DDSc (Doctor of Dental Science)
Full-dress gown: Scarlet cassimere, lined with rose silk edged with ivory white silk
Undress gown: Black cord or corded silk, trimmed with black velvet lace
Hood: Scarlet cassimere, lined with rose silk, edged with ivory white silk

MDS (Master of Dental Surgery)
Hood: Rose silk, lined with ivory white silk

BDS (Bachelor of Dental Surgery)
Gown: Black cord, trimmed with gimp
Hood: Rose silk, lined with ivory white silk, and bound with white fur

BD (Bachelor of Divinity)
Gown: same as MA
Hood: Black corded silk, lined with black silk

BCL (Bachelor of Civil Law – see note in paragraph below)
Hood: Palatinate silk, bound with white fur

BLitt (Bachelor of Literature)
Hood: Old gold satin, edged with fur

BMus (Bachelor of Music)
Gown: same as undress DMus, but without slit at back
Hood: Palatinate purple silk, bound with brocaded white satin one inch wide (simple-shape)

MCom (Master of Commerce)
Hood: Black silk, lined with cerise silk

BCom (Bachelor of Commerce)
Hood: Black silk, lined with cerise silk, and edged with white fur

LLD (Doctor of Laws)
Full-dress gown: Scarlet cassimere, lined with maroon silk
Undress gown: same as MA
Hood: Scarlet cassimere, lined with maroon silk

LLM (Master of Laws - see note in paragraph below)
Hood: Maroon silk, lined with palatinate purple silk (simple-shape)
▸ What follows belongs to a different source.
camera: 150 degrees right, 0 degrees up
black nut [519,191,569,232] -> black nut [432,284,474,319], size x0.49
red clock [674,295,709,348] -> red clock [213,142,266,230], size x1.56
LLB (Bachelor of Laws – see note in paragraph below)
Hood: Maroon silk, lined with palatinate purple silk, and edged with white fur

BArch (Bachelor of Architecture)
Hood: Black silk, lined with sky-blue silk, and edged with white fur

BEd (Bachelor of Education)
Hood: Black silk, edged with white fur and palatinate ribbon one inch wide

MPharm (Master of Pharmacy)
 Hood: Purple outer, lined with red and trimmed with fur (degree transferred to Newcastle 2017)
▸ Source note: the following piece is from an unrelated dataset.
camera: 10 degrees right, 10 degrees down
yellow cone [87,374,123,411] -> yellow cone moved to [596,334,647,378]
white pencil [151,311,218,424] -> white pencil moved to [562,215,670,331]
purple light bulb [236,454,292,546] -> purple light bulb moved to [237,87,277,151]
When, in the 1990s, Durham University re-instituted the degree of LLB (previously associated with the Newcastle division and latterly with Newcastle University), it adopted a design of hood which was essentially the old hood reversed (see above) – though for some reason this logic was not followed with the re-instituted LLM
The old BCL degree was rebranded as MJur at about the same time – leading to the peculiarity of a fur hood being worn with a master's gown for this degree. As a research degree of 50,000 words, the thesis requirement of the MJur is greater than that required for the LLM.

==University officials==
The Chancellor of the university wears a gown of black brocaded satin trimmed with gold lace in a distinctive pattern unique to the Universities of Durham and Newcastle. The Vice-Chancellor & Warden and the Pro-Vice-Chancellors wear black silk gowns with identical lace trimming, but in silver rather than gold. A scarlet habit is worn beneath these gowns (see below); at the neck, the chancellor wears a lace jabot, the Vice-Chancellor and his/her deputies wear white tie and bands. A black velvet mortar-board, with gold or silver tassel as appropriate, is also worn.
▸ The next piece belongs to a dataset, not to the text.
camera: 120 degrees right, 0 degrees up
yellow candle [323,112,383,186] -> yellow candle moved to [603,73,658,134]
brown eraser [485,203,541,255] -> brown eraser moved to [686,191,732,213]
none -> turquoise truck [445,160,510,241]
The office of Proctor is in abeyance at Durham, but a distinctive form of dress is prescribed for these officials, viz: a black silk gown, sleeves and front faced with black velvet and sleeves lined with palatinate purple silk; black velvet mortar-board; black velvet hood lined with palatinate purple silk.

==Habits==
In Durham, the early statutes require the wearing of a Convocation Habit 'under the gown' (though later statutes say 'with the gown' rather than under it). Pre-World War II graduation photographs frequently show Durham doctors who are members of Convocation wearing the habit beneath their full-dress doctoral gown and hood. The Chancellor and the Vice-Chancellor were formerly directed to wear the Convocation Habit under their gold- and silver-laced gowns, "or Scarlet Habit if not holding a Doctorate". This latter usage is followed to this day, the Habit being sleeved like a cassock).